### [RECORDS PROVIDED]

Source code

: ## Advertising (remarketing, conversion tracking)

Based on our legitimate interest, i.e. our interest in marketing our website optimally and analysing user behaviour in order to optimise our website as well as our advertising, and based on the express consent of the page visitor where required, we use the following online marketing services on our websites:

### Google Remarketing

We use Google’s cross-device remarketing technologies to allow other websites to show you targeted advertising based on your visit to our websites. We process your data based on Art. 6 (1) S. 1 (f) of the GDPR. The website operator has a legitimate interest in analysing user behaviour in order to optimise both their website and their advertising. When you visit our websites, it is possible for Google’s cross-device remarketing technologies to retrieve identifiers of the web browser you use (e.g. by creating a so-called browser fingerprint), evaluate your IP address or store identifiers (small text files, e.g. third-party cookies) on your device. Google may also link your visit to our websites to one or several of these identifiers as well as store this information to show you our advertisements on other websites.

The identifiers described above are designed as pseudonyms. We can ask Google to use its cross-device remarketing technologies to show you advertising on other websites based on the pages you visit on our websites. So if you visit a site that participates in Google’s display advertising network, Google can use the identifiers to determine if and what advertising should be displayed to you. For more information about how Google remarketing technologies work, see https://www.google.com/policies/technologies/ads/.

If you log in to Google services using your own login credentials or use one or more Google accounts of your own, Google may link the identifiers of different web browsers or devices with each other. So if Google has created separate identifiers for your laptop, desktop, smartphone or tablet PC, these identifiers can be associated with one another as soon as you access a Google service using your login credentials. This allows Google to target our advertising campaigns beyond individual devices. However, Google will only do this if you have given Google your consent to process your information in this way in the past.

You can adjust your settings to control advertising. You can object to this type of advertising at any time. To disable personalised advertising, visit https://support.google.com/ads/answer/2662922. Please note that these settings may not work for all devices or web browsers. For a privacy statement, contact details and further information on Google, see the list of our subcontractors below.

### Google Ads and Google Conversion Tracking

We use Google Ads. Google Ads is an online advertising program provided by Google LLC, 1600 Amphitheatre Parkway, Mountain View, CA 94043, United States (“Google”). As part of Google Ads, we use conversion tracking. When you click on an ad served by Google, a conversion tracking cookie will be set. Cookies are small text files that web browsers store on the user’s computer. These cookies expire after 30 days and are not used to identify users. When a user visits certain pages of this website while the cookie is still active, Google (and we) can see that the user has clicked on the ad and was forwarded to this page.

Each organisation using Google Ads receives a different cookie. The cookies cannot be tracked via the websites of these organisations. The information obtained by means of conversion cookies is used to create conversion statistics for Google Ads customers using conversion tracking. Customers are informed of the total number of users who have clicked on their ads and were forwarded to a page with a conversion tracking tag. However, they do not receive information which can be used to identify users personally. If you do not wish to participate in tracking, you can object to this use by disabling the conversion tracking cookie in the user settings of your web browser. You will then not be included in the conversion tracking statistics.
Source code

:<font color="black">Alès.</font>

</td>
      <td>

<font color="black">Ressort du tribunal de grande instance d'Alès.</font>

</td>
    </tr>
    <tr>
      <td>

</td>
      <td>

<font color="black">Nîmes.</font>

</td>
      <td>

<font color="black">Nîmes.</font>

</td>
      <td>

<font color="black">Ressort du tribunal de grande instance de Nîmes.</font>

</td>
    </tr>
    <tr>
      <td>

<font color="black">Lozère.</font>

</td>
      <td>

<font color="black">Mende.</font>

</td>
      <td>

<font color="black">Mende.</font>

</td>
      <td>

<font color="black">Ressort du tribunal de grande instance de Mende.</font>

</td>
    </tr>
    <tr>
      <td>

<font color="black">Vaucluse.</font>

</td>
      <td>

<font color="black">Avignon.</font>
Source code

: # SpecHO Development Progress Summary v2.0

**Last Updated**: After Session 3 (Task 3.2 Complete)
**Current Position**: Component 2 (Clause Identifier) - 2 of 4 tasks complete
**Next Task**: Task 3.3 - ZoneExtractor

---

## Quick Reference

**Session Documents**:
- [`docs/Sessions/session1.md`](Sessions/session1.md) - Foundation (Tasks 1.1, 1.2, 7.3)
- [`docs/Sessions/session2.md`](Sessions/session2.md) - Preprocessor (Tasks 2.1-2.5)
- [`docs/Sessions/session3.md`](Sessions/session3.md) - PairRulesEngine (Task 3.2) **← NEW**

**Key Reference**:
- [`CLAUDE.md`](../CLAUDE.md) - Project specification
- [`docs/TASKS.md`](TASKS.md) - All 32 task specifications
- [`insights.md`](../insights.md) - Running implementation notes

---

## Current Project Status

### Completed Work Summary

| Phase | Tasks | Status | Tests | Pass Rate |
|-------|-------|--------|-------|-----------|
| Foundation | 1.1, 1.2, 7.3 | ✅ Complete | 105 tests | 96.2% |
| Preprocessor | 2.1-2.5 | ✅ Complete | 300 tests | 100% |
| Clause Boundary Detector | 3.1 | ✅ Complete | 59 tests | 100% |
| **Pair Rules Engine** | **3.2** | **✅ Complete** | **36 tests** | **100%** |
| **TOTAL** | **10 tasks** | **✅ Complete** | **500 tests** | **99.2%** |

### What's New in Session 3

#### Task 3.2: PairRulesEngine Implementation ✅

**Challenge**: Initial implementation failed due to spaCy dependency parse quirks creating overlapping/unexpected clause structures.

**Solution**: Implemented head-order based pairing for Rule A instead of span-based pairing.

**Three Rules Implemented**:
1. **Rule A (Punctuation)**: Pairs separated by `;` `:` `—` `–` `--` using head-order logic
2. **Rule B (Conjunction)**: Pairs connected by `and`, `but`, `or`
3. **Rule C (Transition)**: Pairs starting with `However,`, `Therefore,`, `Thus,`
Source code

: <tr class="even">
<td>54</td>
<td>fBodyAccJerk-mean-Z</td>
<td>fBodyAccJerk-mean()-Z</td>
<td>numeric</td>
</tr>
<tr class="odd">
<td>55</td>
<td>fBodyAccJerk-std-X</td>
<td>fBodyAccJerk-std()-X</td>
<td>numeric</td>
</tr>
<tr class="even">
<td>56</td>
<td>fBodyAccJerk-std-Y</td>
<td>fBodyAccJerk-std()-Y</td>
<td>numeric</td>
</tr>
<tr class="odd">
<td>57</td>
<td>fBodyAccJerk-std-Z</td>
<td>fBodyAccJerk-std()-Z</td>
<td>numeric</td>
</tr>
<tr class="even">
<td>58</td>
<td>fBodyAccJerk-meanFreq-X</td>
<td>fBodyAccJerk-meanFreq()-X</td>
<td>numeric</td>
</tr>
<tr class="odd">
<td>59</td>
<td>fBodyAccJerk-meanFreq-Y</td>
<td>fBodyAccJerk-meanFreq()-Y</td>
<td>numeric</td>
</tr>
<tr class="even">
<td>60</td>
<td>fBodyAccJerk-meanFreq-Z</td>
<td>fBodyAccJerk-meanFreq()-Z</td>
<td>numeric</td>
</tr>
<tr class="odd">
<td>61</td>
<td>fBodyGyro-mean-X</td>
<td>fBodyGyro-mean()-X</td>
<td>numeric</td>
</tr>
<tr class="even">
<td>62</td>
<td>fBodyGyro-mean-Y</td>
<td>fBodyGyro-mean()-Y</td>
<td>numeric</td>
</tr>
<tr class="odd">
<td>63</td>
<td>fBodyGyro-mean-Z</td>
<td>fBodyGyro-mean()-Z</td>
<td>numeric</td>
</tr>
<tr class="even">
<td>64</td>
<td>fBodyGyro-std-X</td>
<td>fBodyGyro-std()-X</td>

### [WORK ITEM]
Collect each line of the listing above that contains the string "Current".

### [YOUR RESPONSE]
**Current Position**: Component 2 (Clause Identifier) - 2 of 4 tasks complete
## Current Project Status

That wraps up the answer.